MercadoLibre has 25 buy recommendations, three holds and one sell, among 29 analysts surveyed by Bloomberg. Its 12-month target sits at $2,349 compared with the closing price of $1,774.

While its commerce business represents about 60% of revenues, the company is pushing heavily into financial services through its Mercado Pago division, which does everything from processing payments to lending and offering deposit accounts that pay above-market interest rates.

Total users for its commerce arm rose to 61 million people while monthly active users for Mercado Pago was 56 million. Gross merchandise value, or GMV, was $12.9 billion in the quarter with Brazil and Mexico growing 34% and 27% respectively in local currency terms. Total payment volume was $50.7 billion.

“These pressures should prove largely temporary,” Goldman Sachs Group Inc. analysts led by Irma Sgarz said in a report. “However, we expect MELI shares to remain under pressure.”

On Wednesday’s call with analysts, MercadoLibre executives stressed that the investments will pay off in the future as logistics facilities delivery goods faster to a wider geographic area and credit cards issued to new cohorts turn profitable.

Some 1.5 million credit cards were issued in the quarter between Mexico and Brazil. The speed at which MercadoLibre is issuing cards in Mexico is greater than when it began in Brazil given the experience its gained in underwriting to price risk, Osvaldo Gimenez, the head of Mercado Pago, said.

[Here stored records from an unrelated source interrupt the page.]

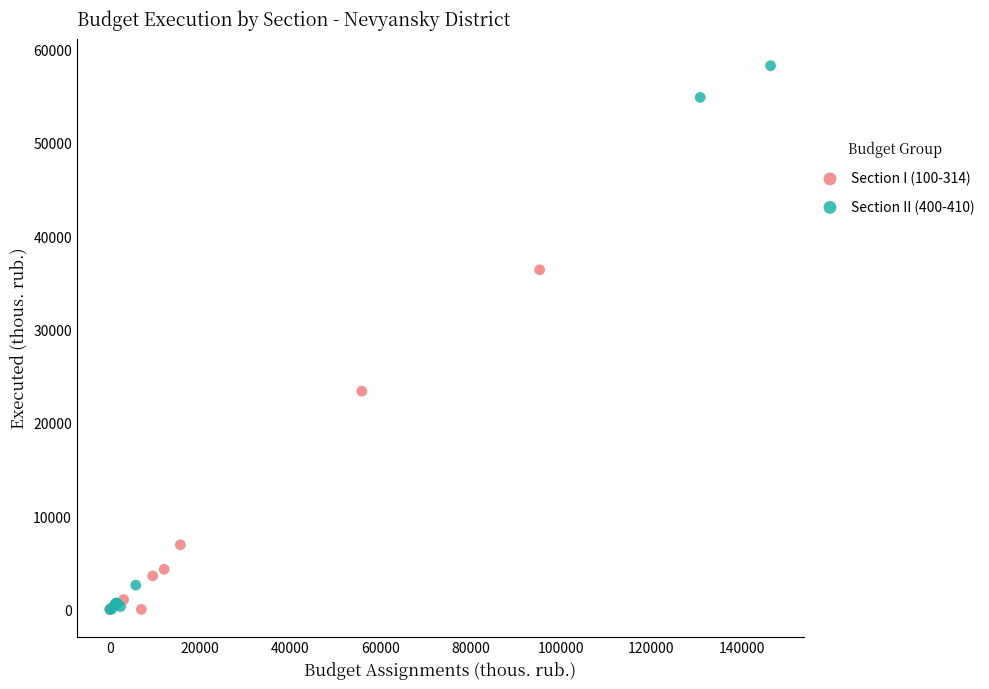

Which series reaches the maximum Y coordinate?

Section II (400-410)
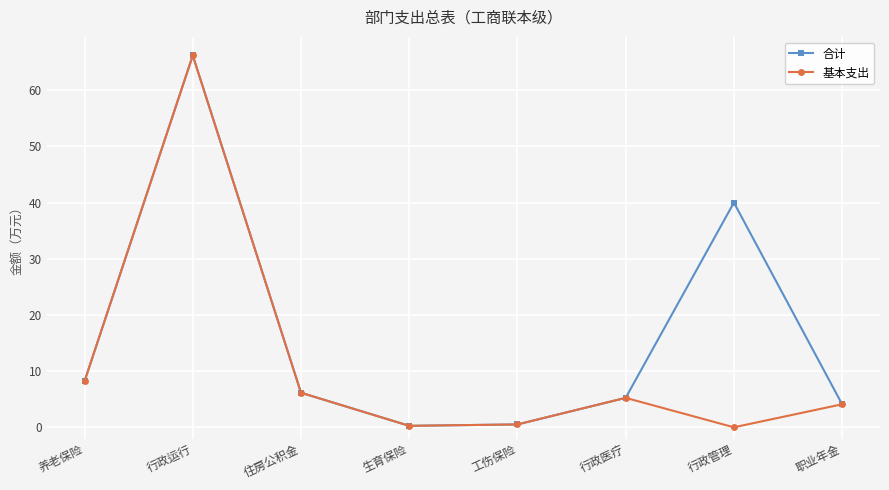

Count the number of data series in this chart.

2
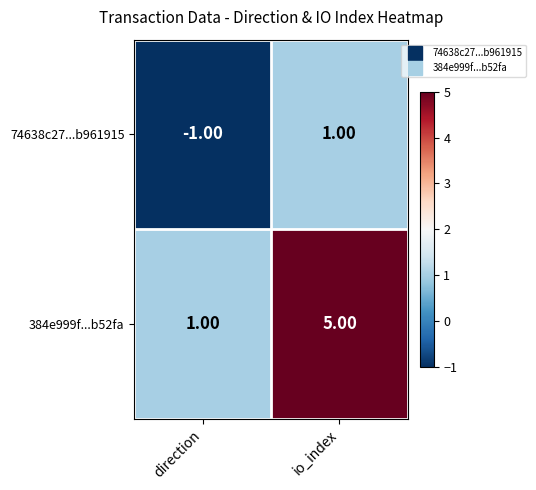

Where is 74638c27...b961915 nearest to the value 0?

direction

“We believe the margin pressure is not an one-quarter event, but rather a higher level of investment that will pay off in the longer term,” JPMorgan Chase & Co. analysts led by Marcelo Santos wrote in a note, reiterating a neutral recommendation.

In Argentina, MercadoLibre continues to see a consumer recovery as the administration of Javier Milei attempts to stabilize the economy and the firm is boosting its lending on the back of it, according to de los Santos.

‘Benefit of the Doubt’

While MercadoLibre doesn’t disclose certain information by country, Mexican financial services is a bright spot at the moment, the CFO said.

“We’re seeing tremendous growth in the country in terms of number of users, in terms of assets under management, the credit portfolio — we had the largest credit portfolio of any fintech in Mexico,” de los Santos said.

Beyond logistics and credit, MercadoLibre had a one-off expense related to reimbursing certain clients from the fintech business. And while money was set aside to protect against potential defaults, asset quality on existing loans didn’t deteriorate in the quarter.

“This is not the first nor the last time that MELI suffers margin volatility on investments,” Joao Soares, an analyst at Citigroup Inc., said in a report. “And we believe the company has earned the benefit of the doubt when it comes to allocating capital.”

–With assistance from Leda Alvim and Vinícius Andrade.